Re: 50D & SX1 Replacements Next Week?
I shoot both video and stills with my 5D mark II. What I would feel would be revolutionary upgrade, would be fixing the absolutely worst problem in the current line of HDSLRs:
- it is the aliasing. It is bloody awful and it is everywhere. Aliasing is bad, it is evil, it eats all the resolution!
I have 5D mark II and it suffers from severe aliasing. After starting to notice it, I see it everywhere, and it sucks. It ruins the resolution and the video is not really true very high definition because of the aliasing despite being theoretically 1920x1080 pixels, 5D has no more than 720p resolution in reality with the aliasing artefacts. With this line-skipping image shrinking algorithm for video ruins the video resolution.
If they would just fix this issue, have pixel perfect 1080p recording without aliasing, without any other advancements, it would be enough for me to consider upgrading my 5D mark II for the new camera. All the other flaws are okay and I can live with them, but the aliasing, due to bad line-skipping algorithm instead of interpolating from the pixels, really ruins the image.

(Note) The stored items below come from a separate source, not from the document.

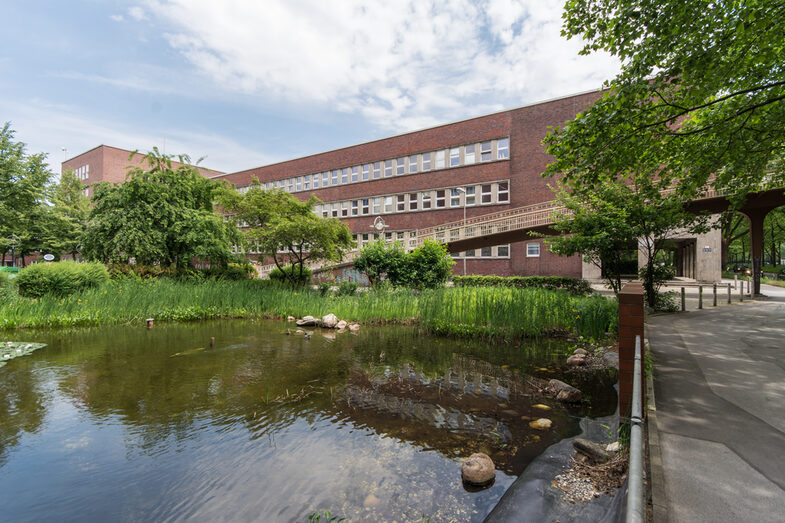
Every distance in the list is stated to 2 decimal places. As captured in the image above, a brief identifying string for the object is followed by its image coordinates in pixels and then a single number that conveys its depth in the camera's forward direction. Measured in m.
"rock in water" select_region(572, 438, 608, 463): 3.48
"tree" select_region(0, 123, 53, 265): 24.38
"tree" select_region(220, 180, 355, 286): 16.31
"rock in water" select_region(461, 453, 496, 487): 3.34
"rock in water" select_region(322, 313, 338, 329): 11.25
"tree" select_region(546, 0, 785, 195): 6.43
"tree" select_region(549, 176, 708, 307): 11.38
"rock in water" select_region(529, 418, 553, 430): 4.41
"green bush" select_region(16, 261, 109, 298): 12.28
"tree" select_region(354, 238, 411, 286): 15.81
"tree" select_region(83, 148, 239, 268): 16.11
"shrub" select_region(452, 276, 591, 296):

Revolutionary video becomes with this aliasing flawed video.
The second thing I would hope for would be higher bitrate for video.
I would be happy with the current 5D still photo features, I would not be wishing for anything else, I can take great stills on my 5D, the video section is what is the flawed one on it. What I am only asking for would only require a faster processor in the camera and a better algorithm and that would be all that would be needed for revolutionary upgrade. Implementing the software, if the CPU/DSP capacity was there, should not be a big deal. This really should be on top of the product backlog. Fix this and then there are grounds to make the camera better. By not fixing this, it does not matter how nice other things are there or aren't there, because this problem is a blocker.
If your eye does not catch aliasing yet, please read this:
http://www.dvxuser.com/articles/article.php/20
Be warned, after you begin seeing it, you will see it all the time on 5D mk II, 7D, 1D MKIV or 550D video footage. I even saw in some Sony NEX-VG10 test video similar aliasing (I was thinking that maybe because it is supposed to be video camera, it would be free from that flaw, but even it seemed to have in this one Zeiss test video super terrible aliasing on vertical lines, about as bad as my 5D does). If Canon does it right, they concentrate their efforts on this most severe problem of the 5D mark II that cripples the video and makes the footage to scream "this is video!" instead of having the feeling of "film like" or better. By fixing only this flaw (and maybe increasing bitrate), the Canon becomes a great cinema tool, even without recording raw. Of course, if it recorded straight ProRes 422 and maybe had 2K resolution (slightly better than HD), it would be superb, but I would like to stay realistic with wishes from big corporation that potentially moves slowly and potentially has product managers who don't know or don't see what aliasing is and how terrible and bad it is and how it ruins the video from HDSRLs and how severe the problem really is. Look at the resolution charts. Once you see the problem, you can see that it is not only the resolution charts, but real actual footage that looks crappy because of it, and it even makes the compression to work badly because there are sharp lines that should not be there and they eat the bits that could be otherwise used to save real pixel data.
No more AF points or whatever, I don't care a bit, I use manual focus on video anyway, I only want to get rid of aliasing and will then live happily ever after! I would be even happier though if it came with better codecs, full-HD unobstructed HDMI output etc., but before that the basic biggest issue should be fixed, please Canon fix the aliasing, please! I don't really care about new lenses at the moment or whatever accessories, I am happy with the L-lenses I have currently, but they don't matter if the camera records flawed pixels because of aliasing. That is worse than worst chromatic aberration I have ever seen on any lens. Lines and colors are generated out of nowhere because of skipped lines. I unfortunately can't afford Red (which of course does not have these issues at all, their cameras are not line skipping), I want that Canon fixes this issue for their next models.